Espere a Kendall unos minutos en la parada de autobús, y no se veía feliz. De hecho fue reacio hablarme durante todo el camino lo que fue incomodo. No sé qué ocurre.
Al llegar, caminamos en silencio por el sendero. El ambiente se sentía ligero y cálido, a diferencia de otras ocasiones, me sentía cómodo con el lugar. Nos encontramos con los chicos, que se veían bien, es raro analizar esto porque hace unos días todo era diferente, no sé que hizo cambiar mi humor, mi percepción de lo que me rodeaba… no recuerdo lo que ocurrió ayer… pienso de pronto, nuevamente.
Luego de un largo rato conversando con los chicos, decidimos que ya era hora de regresar a casa. Pero mi mente seguía en otro lugar, Kendall continuaba en silencio, algo no anda bien… lo sé.
"Carlos tiene mis apuntes" escuche de pronto en mi cabeza, algo tan familiar pero a la vez no. Me detuve antes de llegar a la parada del autobús, Kendall me observo con preocupación.
"Genial deberé ir a Sutro Heights, son las nueve y media" No entiendo… "Nos quedaremos todo el fin de semana haciendo el proyecto, por favor avanza un poco la investigación mientras regreso" Esa noche Kendall nunca fue a ese lugar, él encontró a Jen.

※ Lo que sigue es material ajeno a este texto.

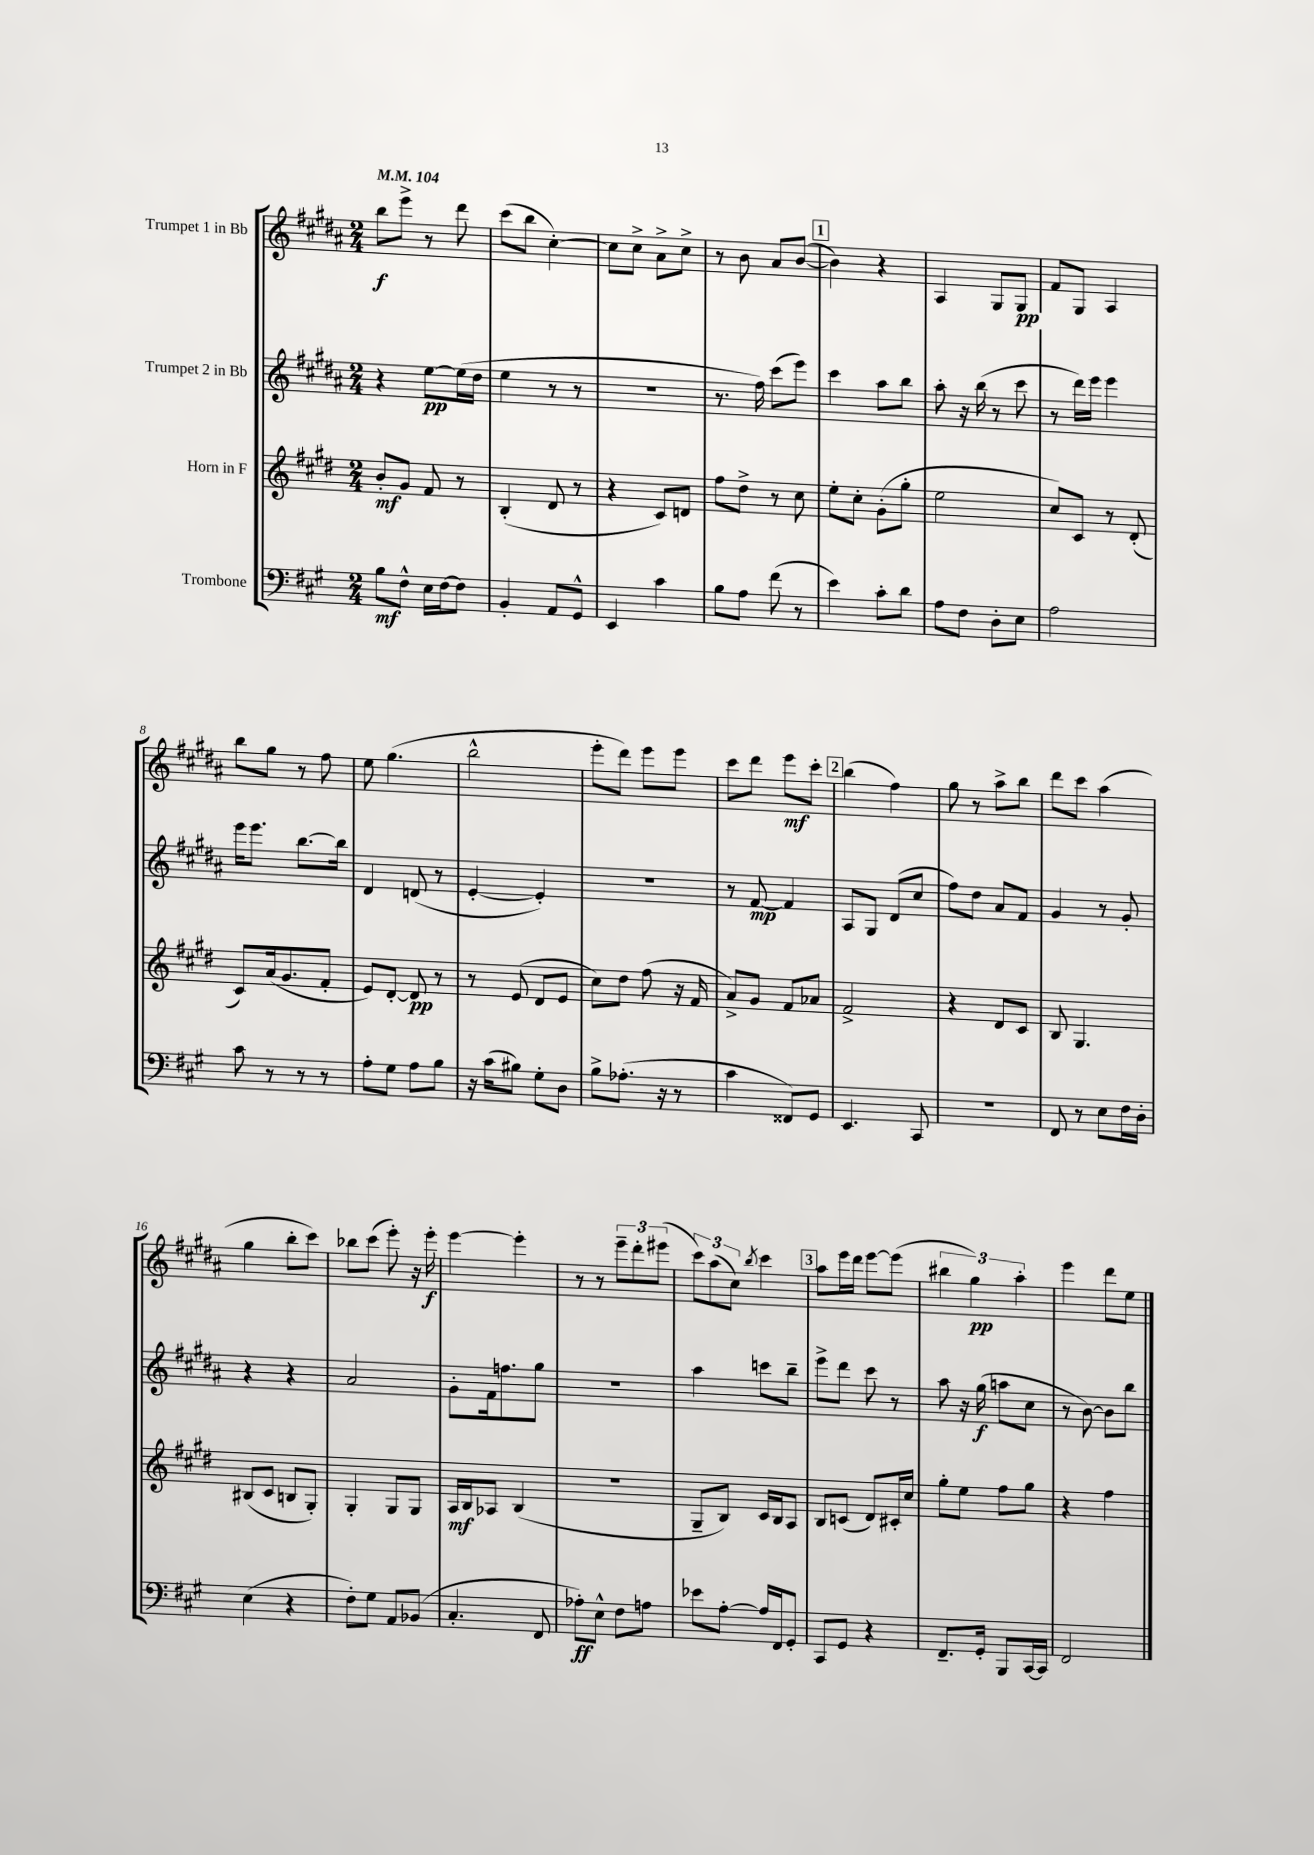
<<
\new StaffGroup <<
\new Staff = "s0" \with { instrumentName = "Trumpet 1 in Bb" } {
    \clef treble \key b \major \numericTimeSignature \time 2/4 \tempo 4 = 104
    b''8\f e'''8-> r8 dis'''8 |
    cis'''8( b''8 cis''4~-.) |
    cis''8 cis''8-> ais'8-> cis''8-> |
    r8 b'8 ais'8 b'8~( |
    \mark \markup { \box "1" } b'4) r4 |
    ais4 gis8 gis8\pp |
    fis'8 gis8 ais4 |
    b''8 gis''8 r8 fis''8 |
    e''8 gis''4.( |
    b''2-^ |
    e'''8-. dis'''8) e'''8 e'''8 |
    cis'''8 dis'''8 e'''8\mf cis'''8-. |
    \mark \markup { \box "2" } b''4( fis''4) |
    gis''8 r8 ais''8-> b''8 |
    dis'''8 cis'''8 ais''4( |
    gis''4 b''8-. cis'''8) |
    bes''8 cis'''8( e'''8-.) r16 e'''16-.\f |
    e'''4~ e'''4-. |
    r8 r8 \tuplet 3/2 { e'''8-- dis'''8-. eis'''8( } |
    \tuplet 3/2 { cis'''8) ais''8( cis''8) } \acciaccatura { b''8 } cis'''4 |
    \mark \markup { \box "3" } ais''8 e'''16 dis'''16 e'''8~ e'''8( |
    \tuplet 3/2 { bis''4 gis''4\pp) ais''4-. } |
    e'''4 dis'''8 e''8 \bar "|." |
}
\new Staff = "s1" \with { instrumentName = "Trumpet 2 in Bb" } {
    \clef treble \key b \major \numericTimeSignature \time 2/4
    r4 e''8~\pp e''16( dis''16 |
    e''4 r8 r8 |
    R2 |
    r8. fis''16) cis'''8( e'''8) |
    \mark \markup { \box "1" } cis'''4 ais''8 b''8 |
    ais''8-. r16 b''16( r8 cis'''8 |
    r8 dis'''16) e'''16 e'''4 |
    e'''16 e'''8. b''8.~ b''16 |
    dis'4 d'8( r8 |
    e'4~-. e'4-.) |
    r2 |
    r8 fis'8~\mp fis'4 |
    \mark \markup { \box "2" } ais8 gis8 dis'8( cis''8 |
    fis''8) dis''8 ais'8 fis'8 |
    gis'4 r8 gis'8-. |
    r4 r4 |
    ais'2 |
    gis'8-. fis'16 f''8. gis''8 |
    r2 |
    ais''4 c'''8 b''8-- |
    \mark \markup { \box "3" } e'''8-> dis'''8 cis'''8 r8 |
    ais''8 r16 gis''16\f( a''8 cis''8 |
    r8 b'8~) b'8 b''8 \bar "|." |
}
\new Staff = "s2" \with { instrumentName = "Horn in F" } {
    \clef treble \key e \major \numericTimeSignature \time 2/4
    b'8-.\mf gis'8 fis'8 r8 |
    b4-.( dis'8 r8 |
    r4 cis'8) d'8 |
    fis''8 dis''8-> r8 cis''8 |
    \mark \markup { \box "1" } e''8-. cis''8-. gis'8-.( gis''8-. |
    e''2 |
    cis''8) cis'8 r8 dis'8-.( |
    cis'8) a'16( gis'8. fis'8-. |
    e'8) dis'8~-. dis'8\pp r8 |
    r8 e'8( dis'8 e'8 |
    cis''8) dis''8 fis''8( r16 fis'16 |
    a'8->) gis'8 fis'8 aes'8 |
    \mark \markup { \box "2" } fis'2-> |
    r4 dis'8 cis'8 |
    b8 gis4. |
    bis8( cis'8 b8 gis8-.) |
    gis4-. gis8 gis8 |
    a16\mf b16 aes8 b4( |
    R2 |
    gis8-- b8) cis'16 b16 a8 |
    \mark \markup { \box "3" } b8 c'8( dis'8) cis'16-. cis''16 |
    gis''8-. e''8 fis''8 gis''8 |
    r4 fis''4 \bar "|." |
}
\new Staff = "s3" \with { instrumentName = "Trombone" } {
    \clef bass \key a \major \numericTimeSignature \time 2/4
    b8\mf fis8-^ e16 fis16~ fis8 |
    b,4-. a,8 gis,8-^ |
    e,4 cis'4 |
    b8 a8 fis'8( r8 |
    \mark \markup { \box "1" } e'4) cis'8-. d'8 |
    a8 fis8 d8-. e8 |
    a2 |
    cis'8 r8 r8 r8 |
    a8-. gis8 a8 b8 |
    r16 cis'16( bis8) gis8-. d8 |
    b8-> aes8.-.( r16 r8 |
    cis'4 fisis,8) gis,8 |
    \mark \markup { \box "2" } e,4. cis,8 |
    R2 |
    fis,8 r8 e8 fis16 d16-. |
    e4( r4 |
    fis8-.) gis8 a,8 bes,8( |
    cis4.-. fis,8 |
    aes8-.\ff) e8-^ fis8 a8 |
    ees'8 a8~-. a16 fis,16 gis,8-. |
    \mark \markup { \box "3" } cis,8 gis,8 r4 |
    fis,8.-- gis,16-. b,,8 cis,16~ cis,16 |
    fis,2 \bar "|." |
}
>>
>>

"James, estas pálido." Kendall me dijo de pronto, no me sentía bien. Siento un fuerte dolor en mi corazón, me aprieta.
"¡James, no encuentro a Kendall!" escuche un fuerte grito de ayuda, esa la voz de Jen y suena desesperada.
Me siento en el suelo, buscando una manera de relajarme, respirando entrecortadamente y poniendo una mano en mi dolorido corazón "Por Dios, te llevare al hospital." Dice Kendall, sacándome un breve momento de la irrealidad que estoy pasando.
"Lo siento tanto, James" ahora es la voz de mi madre, en un tono angustiado "Sé lo mucho que amabas a Kendall" No tiene sentido, porque está conmigo desde que Jen se fue. Los brazos de él me rodean antes de caer en la inconsciencia.